Vorliegender Text:
<<<<

Dann vor Kurzem der „Krisengipfel“ der Wiener und der Österreichischen Ärztekammer gegen die geplanten Veränderungen in der Primärversorgung, vor allem gegen einige unklare Punkte im Referentenentwurf der Regierung zum geplanten „Bundesgesetz über die Primärversorgung in Primärversorgungseinheiten“. Für die Ärztevertreter gibt es aus ihrer Sicht nicht beantwortete Fragen: Welchen Einfluss sollen Ärzte in PVE haben? Welche Beteiligungsmöglichkeiten sind geplant? Wie sind die Zuständigkeiten bei Vertragsverhandlungen? Der Gesetzesentwurf sehe eine völlig unrealistische Reduktion der Einzelordinationen vor, lautet die Kritik. Es bestehe die Gefahr, dass ein auf diesem Entwurf beruhendes Gesetz den Gesamtvertrag durchlöchere und der Übernahme von PVE durch staatliche Institutionen, Kassen oder private Investoren Tür und Tor öffne.

>>>>

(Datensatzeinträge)
<<<<

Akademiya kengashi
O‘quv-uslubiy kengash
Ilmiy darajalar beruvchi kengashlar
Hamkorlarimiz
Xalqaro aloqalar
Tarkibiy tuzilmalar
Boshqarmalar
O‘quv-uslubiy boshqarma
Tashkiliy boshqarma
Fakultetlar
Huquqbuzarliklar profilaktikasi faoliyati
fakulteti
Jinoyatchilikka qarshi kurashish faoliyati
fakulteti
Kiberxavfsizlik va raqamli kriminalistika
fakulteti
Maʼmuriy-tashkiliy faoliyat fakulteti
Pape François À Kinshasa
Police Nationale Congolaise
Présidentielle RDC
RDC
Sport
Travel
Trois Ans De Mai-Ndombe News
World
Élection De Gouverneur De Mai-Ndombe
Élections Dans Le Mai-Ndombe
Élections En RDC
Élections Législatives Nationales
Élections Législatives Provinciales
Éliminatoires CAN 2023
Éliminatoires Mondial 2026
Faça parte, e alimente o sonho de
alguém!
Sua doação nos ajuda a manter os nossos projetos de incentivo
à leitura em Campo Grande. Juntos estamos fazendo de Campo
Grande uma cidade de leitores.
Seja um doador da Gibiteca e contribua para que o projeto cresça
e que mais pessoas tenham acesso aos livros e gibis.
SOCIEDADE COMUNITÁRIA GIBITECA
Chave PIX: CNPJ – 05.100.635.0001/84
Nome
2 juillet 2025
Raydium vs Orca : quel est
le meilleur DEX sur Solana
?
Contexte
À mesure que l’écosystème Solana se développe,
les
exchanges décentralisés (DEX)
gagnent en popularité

>>>>

Arbeitsauftrag:
Entscheide, ob die folgenden Aussagen mit dem Text über den Krisengipfel der Ärztekammern übereinstimmen, und belege jede Antwort mit dem entscheidenden Wortlaut des Textes.
1. Die Wiener und die Österreichische Ärztekammer richteten sich gegen geplante Veränderungen in der Primärversorgung.
2. Der Kritik zufolge sieht der Gesetzesentwurf eine realistische Reduktion der Einzelordinationen vor.
3. Die Ärztevertreter sehen die Frage nach den Zuständigkeiten bei Vertragsverhandlungen als beantwortet an.
Die Datensätze stehen in keinem Zusammenhang mit dem Text.

Lösung:
1. Ja: „gegen die geplanten Veränderungen in der Primärversorgung“
2. Nein: „eine völlig unrealistische Reduktion der Einzelordinationen“
3. Nein: „Für die Ärztevertreter gibt es aus ihrer Sicht nicht beantwortete Fragen“, darunter „Wie sind die Zuständigkeiten bei Vertragsverhandlungen?“